◆ DOCUMENT PASSAGE ◆
Pan and colleagues performed a cross-sectional, multicenter study of 204 patients with COVID-19 between January 18 to February 28, 2020 and analyzed their full laboratory, imaging and historical data. They used real-time RT-PCR to confirm diagnosis. Follow-up on data continued until March 5, 2020.
Investigators noted 99 patients (48.5%) reported digestive symptoms as their main complaint when they presented to the hospital. Compared with patients without digestive symptoms, patients with symptoms had a significantly longer time from onset to hospital admission (7.3 days vs. 9 days). Manifestations in patients with digestive symptoms included anorexia (83 cases), diarrhea (29 cases), vomiting (8 cases) and abdominal pain (4 cases). There were digestive symptoms, but no respiratory symptoms seen in seven cases. Digestive symptoms became more pronounced as the disease severity increased. Patients without digestive symptoms compared with those with symptoms were more likely to be cured and discharged (60% vs. 34.3%). There was no significant liver injury in this case series, according to laboratory data.
“Importantly, our results indicate that as the severity of the disease increases, digestive symptoms become more pronounced. Patients without digestive symptoms in this study were more likely to be cured and discharged than patients with digestive symptoms,” the investigators wrote. “It remains unclear why there were differences in mortality between patients with vs. without digestive symptoms.”

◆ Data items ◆

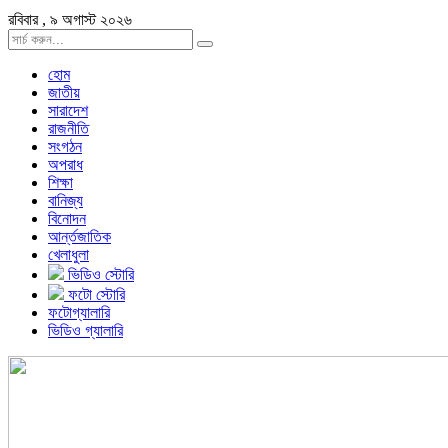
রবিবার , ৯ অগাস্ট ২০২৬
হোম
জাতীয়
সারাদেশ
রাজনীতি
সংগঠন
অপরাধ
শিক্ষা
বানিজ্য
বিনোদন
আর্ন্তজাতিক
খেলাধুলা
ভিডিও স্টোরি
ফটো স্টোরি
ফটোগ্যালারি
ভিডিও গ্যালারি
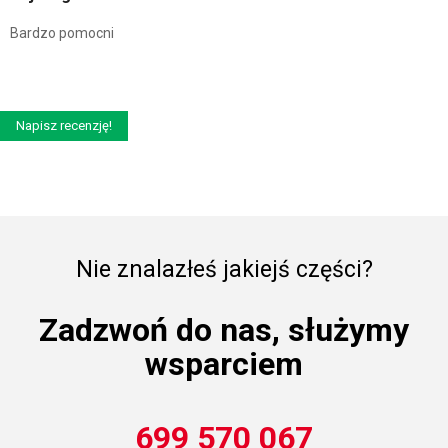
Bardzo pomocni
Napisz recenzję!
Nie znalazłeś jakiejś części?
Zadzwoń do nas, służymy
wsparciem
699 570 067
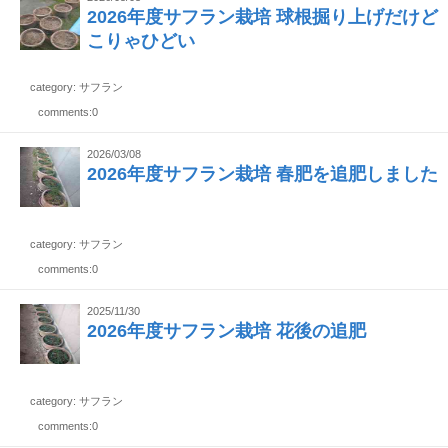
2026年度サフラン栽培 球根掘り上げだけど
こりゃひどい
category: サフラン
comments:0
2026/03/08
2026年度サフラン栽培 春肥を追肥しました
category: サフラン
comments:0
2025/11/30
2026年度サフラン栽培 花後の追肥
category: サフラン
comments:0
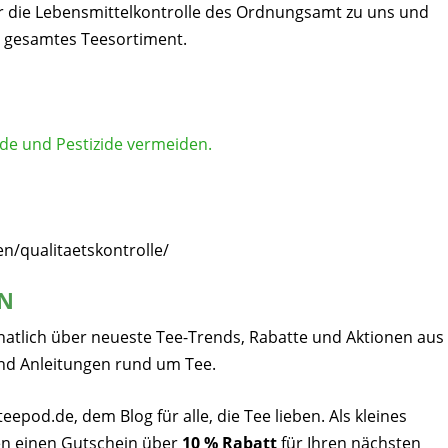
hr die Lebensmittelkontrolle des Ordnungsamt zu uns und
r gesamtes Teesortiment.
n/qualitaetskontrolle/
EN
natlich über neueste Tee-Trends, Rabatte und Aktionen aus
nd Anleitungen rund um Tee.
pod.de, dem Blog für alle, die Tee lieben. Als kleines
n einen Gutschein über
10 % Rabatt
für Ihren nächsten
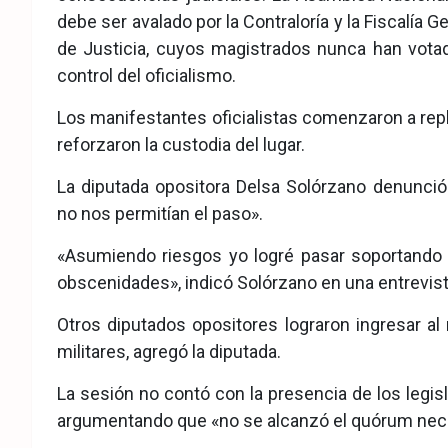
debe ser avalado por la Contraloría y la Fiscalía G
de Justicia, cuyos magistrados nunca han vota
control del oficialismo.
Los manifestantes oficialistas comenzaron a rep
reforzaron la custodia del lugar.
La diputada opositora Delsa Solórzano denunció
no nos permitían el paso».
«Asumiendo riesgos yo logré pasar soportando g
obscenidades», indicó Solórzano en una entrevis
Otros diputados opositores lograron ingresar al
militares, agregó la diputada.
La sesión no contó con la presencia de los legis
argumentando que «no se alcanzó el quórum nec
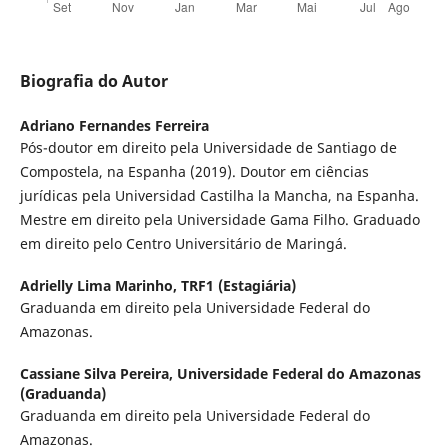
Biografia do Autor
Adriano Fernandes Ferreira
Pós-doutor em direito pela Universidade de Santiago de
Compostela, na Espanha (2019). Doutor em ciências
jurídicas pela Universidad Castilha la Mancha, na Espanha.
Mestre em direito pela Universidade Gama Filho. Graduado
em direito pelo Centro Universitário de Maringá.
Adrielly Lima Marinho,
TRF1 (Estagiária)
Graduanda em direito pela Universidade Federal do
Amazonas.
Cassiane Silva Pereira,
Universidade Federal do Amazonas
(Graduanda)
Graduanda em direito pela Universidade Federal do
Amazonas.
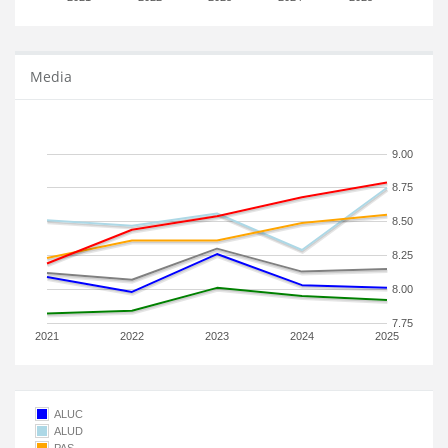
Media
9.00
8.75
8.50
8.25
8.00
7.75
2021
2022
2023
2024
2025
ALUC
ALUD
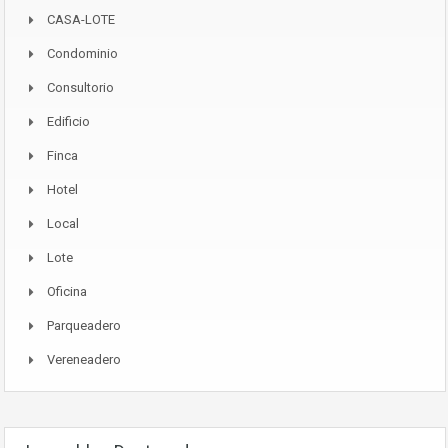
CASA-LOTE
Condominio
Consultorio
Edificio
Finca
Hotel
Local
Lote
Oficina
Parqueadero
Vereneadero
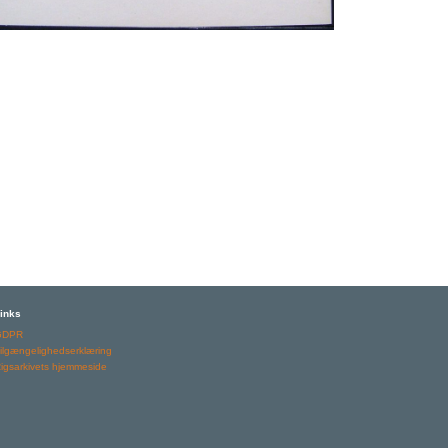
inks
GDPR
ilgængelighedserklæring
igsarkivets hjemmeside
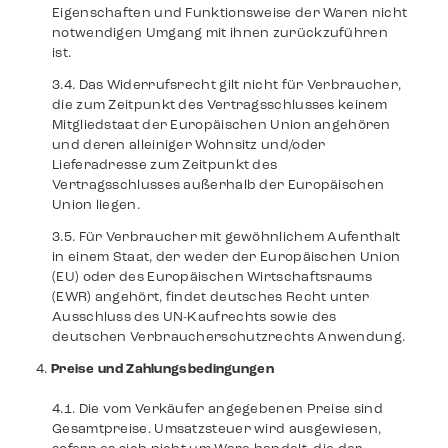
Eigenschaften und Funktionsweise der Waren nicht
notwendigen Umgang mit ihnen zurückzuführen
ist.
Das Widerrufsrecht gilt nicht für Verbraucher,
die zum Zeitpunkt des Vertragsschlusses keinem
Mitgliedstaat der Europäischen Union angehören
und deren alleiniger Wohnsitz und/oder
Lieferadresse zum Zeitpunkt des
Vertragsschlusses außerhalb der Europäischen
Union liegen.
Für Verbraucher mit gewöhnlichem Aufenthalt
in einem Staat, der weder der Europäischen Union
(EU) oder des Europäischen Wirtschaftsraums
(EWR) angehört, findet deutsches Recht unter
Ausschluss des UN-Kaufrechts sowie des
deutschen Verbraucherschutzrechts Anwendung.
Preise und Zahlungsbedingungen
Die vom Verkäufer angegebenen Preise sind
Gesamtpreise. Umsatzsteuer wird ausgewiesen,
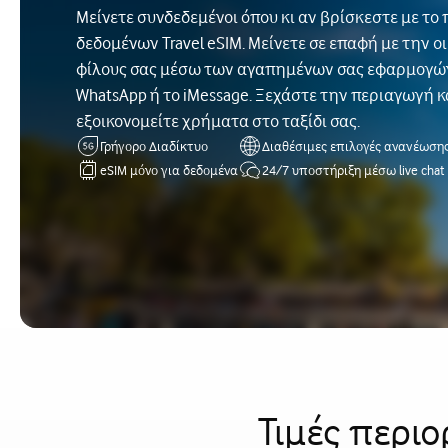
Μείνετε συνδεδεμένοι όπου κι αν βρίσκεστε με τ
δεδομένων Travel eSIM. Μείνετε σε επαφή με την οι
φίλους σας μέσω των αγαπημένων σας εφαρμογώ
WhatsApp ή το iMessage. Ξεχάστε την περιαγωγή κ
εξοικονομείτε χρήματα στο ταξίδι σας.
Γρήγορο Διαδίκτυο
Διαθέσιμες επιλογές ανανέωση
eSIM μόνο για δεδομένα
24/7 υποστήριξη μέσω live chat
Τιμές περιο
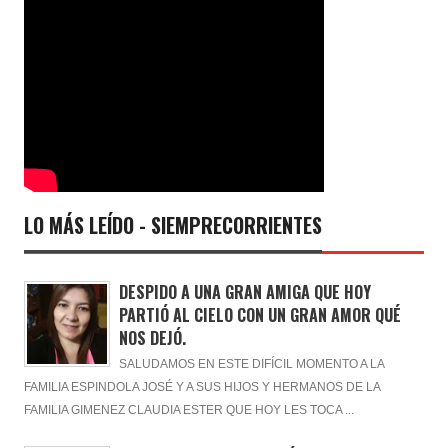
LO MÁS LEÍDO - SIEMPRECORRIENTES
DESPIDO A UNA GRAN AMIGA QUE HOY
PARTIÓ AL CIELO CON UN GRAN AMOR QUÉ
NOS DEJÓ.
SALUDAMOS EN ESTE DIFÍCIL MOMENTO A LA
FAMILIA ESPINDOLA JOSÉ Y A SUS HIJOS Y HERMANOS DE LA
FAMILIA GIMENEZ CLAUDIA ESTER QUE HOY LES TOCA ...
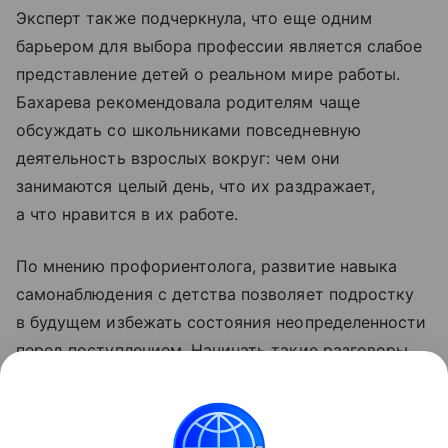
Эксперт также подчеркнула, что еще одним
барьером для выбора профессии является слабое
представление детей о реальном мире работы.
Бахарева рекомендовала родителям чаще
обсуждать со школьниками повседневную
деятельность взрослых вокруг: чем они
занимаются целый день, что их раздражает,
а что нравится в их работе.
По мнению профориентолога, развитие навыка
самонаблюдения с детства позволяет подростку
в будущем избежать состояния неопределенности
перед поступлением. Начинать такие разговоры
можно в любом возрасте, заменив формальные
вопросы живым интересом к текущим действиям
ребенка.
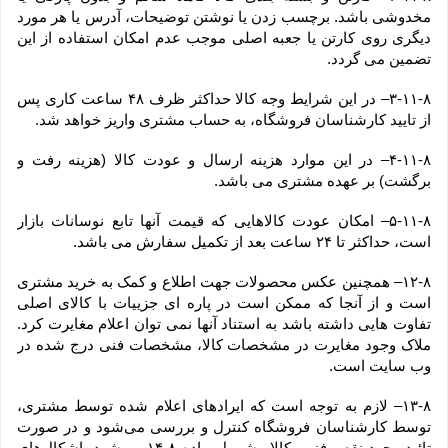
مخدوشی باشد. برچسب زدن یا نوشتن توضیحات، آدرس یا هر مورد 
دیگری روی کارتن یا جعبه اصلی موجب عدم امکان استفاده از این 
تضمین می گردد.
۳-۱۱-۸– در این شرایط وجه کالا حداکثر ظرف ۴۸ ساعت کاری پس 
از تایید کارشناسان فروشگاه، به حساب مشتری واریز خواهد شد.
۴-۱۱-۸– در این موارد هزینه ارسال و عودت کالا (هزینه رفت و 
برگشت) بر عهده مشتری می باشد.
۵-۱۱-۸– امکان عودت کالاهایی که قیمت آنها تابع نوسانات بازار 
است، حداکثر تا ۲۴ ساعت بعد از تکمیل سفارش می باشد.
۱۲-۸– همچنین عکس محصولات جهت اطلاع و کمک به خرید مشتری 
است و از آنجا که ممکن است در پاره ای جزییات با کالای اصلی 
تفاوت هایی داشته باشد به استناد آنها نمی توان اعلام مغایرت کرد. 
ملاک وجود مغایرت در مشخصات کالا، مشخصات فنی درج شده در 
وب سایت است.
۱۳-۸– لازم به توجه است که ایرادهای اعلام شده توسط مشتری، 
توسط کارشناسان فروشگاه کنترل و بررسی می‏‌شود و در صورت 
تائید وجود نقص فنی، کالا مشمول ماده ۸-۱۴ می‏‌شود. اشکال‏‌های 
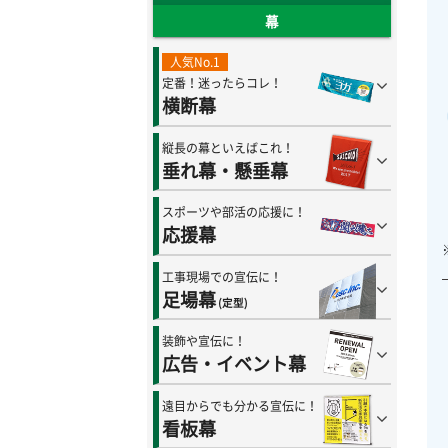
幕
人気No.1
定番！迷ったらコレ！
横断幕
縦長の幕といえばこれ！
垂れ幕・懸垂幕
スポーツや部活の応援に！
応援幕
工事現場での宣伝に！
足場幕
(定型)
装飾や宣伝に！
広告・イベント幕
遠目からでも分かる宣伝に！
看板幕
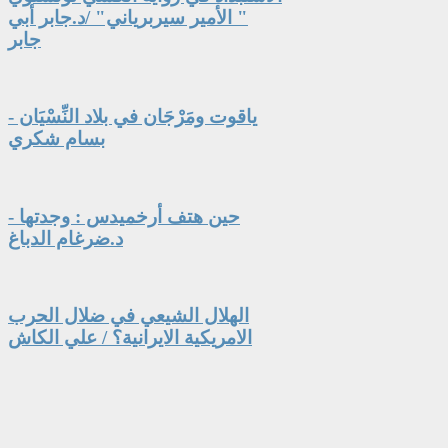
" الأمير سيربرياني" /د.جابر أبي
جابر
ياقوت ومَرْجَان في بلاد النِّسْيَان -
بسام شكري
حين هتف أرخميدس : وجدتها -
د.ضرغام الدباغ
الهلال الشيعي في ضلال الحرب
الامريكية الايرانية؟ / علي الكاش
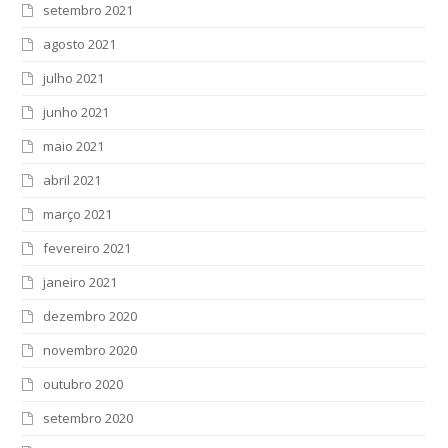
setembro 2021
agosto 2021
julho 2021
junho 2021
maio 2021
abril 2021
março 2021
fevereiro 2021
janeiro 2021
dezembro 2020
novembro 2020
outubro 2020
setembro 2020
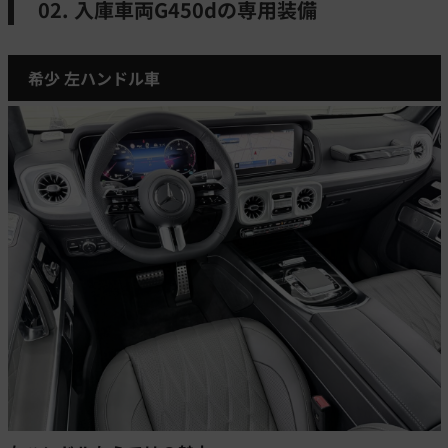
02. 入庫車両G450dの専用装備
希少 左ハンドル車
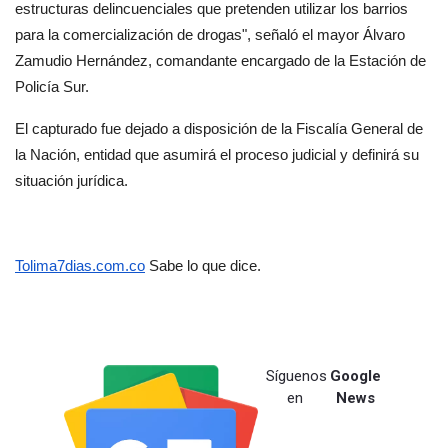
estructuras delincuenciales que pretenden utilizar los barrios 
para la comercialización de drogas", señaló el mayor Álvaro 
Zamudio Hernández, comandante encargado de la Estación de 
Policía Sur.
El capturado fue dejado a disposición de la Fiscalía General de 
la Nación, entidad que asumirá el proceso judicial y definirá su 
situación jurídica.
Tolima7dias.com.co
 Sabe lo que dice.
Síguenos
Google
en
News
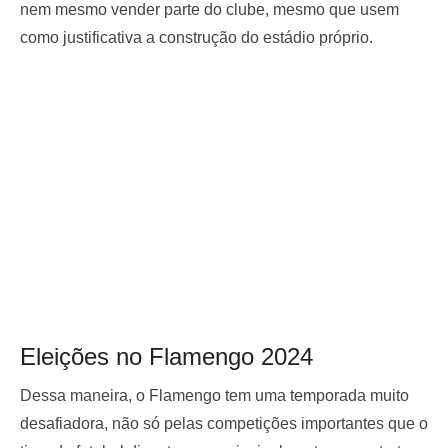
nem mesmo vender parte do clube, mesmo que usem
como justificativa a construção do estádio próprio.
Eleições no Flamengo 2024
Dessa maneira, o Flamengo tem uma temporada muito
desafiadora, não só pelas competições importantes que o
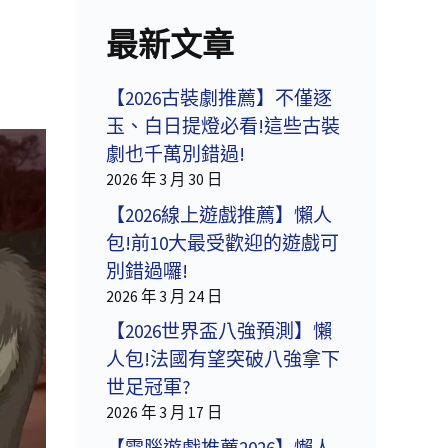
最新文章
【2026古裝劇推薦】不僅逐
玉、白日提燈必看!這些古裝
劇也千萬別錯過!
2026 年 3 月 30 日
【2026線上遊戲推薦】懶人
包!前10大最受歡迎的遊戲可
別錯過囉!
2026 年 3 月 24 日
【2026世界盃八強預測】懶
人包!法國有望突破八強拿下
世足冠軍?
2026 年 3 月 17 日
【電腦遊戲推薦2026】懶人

◆ PROMPT 1 ◆
From the passage on digestive symptoms in COVID-19, list each digestive manifestation it names together with its number of cases.
◆ PROMPT 2 ◆
For each statement, say whether the passage on digestive symptoms in COVID-19 supports it, and quote the words that decide it. (a) Follow-up on data ran until March 5, 2020. (b) Laboratory data showed significant liver injury in the case series. (c) Seven cases had digestive symptoms without respiratory symptoms.
◆ PROMPT 3 ◆
Pick up the passage on digestive symptoms in COVID-19 after its final sentence and continue it.

◆ WRITTEN ANSWER 1 ◆
Anorexia (83 cases), diarrhea (29 cases), vomiting (8 cases), abdominal pain (4 cases)

◆ WRITTEN ANSWER 2 ◆
(a) Yes: "Follow-up on data continued until March 5, 2020."
(b) No: "There was no significant liver injury in this case series, according to laboratory data."
(c) Yes: "There were digestive symptoms, but no respiratory symptoms seen in seven cases."

◆ WRITTEN ANSWER 3 ◆
“One possibility is that digestive symptoms indicate viral load and replication within the gastrointestinal tract, which leads to more severe disease,” the researchers added. “Another possibility is that patients with extra-pulmonary symptoms reported later for care because they did not initially have typical respiratory symptoms, and thus presented at a later and less curable stage of disease. These hypotheses deserve close examination in future research.” – by Monica Jaramillo
Disclosure: The authors report they received financial support from Beijing Municipal Natural Science Foundation (CN, 7192197), National Natural Science Foundation of China (CN, 81700490), Health and Family Planning Commission of Shandong Province (CN, 2017WS366), Traditional Chinese Medicine Administration Plan Project of Shandong Province (CN, 2019-0503), Technology Plan Project of Binzhou Medical University (CN, BY2017KJ30), and Hubei Province Novel Pneumonia Emergency Research(NO, 2020FCA014).